— Start Given passage —
An Experiment in Poetry: Celebrating the Good, the True, and the Beautiful

Photo by Álvaro Serrano, on Unsplash

Photo by Álvaro Serrano, on Unsplash

This entry is the first in a weekly series here at MoralApologetics.com spotlighting poets whose work points to transcendent values and encourages us to contemplate questions at the heart of the human condition.


At the beginning of 2016, not quite knowing what was coming but aware an ominous change was in the air, I started an experiment of sorts. Rather than bemoaning the ugliness that spewed forth from social media daily, I tried to change at least my little corner of it, to bring a little loveliness to my timeline. I began posting a poem on Facebook each day.

I don’t deny that reading poetry can be challenging, but entering into that challenge is more than rewarding. It’s enlivening and, I think, restorative.

At first I found it a fun challenge, finding poems that could interest and speak to a broad readership. I teach English, but know that most people find poetry a little daunting. Its charged, succinct language and often-unusual imagery can be difficult to decode, let alone appreciate. So I worked at selecting verses that were accessible yet intriguing, relatable yet evocative. For me, that meant lots of Billy Collins.
— End Given passage —
— Start Record excerpts —
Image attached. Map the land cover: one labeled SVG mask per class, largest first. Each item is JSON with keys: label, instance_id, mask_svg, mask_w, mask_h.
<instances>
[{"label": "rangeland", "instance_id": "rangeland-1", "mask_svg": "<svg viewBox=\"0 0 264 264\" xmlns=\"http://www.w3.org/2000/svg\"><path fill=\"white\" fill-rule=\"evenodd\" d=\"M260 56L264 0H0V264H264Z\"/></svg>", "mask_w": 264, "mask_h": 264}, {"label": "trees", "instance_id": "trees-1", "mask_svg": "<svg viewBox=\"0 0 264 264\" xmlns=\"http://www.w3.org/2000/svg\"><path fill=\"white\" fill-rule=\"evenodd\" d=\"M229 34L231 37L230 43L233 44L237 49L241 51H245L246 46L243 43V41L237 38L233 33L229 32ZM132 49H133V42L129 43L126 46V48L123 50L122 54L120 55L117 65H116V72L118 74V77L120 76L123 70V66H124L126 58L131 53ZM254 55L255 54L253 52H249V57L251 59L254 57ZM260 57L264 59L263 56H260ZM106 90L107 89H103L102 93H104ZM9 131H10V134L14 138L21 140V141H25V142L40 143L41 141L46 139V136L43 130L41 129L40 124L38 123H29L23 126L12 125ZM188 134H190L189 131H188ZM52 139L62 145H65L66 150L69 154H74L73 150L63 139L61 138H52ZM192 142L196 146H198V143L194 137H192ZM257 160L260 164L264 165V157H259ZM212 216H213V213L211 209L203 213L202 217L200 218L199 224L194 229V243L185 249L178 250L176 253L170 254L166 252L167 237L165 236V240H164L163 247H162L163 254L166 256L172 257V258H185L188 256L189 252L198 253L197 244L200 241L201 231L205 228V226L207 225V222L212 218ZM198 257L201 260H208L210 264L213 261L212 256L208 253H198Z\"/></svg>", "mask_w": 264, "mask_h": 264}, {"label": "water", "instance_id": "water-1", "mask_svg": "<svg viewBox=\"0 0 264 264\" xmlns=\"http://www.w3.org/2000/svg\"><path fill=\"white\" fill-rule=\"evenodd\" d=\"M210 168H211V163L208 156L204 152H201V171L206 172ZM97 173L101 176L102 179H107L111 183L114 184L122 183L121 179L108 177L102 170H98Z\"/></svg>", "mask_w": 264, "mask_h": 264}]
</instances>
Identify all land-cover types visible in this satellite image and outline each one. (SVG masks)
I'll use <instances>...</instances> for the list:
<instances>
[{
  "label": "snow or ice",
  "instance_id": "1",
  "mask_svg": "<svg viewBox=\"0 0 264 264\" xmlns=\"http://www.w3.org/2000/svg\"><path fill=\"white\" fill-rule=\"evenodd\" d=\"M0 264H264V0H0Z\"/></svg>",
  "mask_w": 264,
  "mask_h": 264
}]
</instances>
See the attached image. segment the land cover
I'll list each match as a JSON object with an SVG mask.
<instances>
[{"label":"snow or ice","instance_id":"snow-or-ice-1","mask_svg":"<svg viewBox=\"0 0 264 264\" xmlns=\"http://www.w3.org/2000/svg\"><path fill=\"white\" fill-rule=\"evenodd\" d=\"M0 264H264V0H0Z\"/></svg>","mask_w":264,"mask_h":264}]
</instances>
— End Record excerpts —
• What needs to be done: According to the poetry article, on which site did the writer begin posting a poem each day?

• Task response: Facebook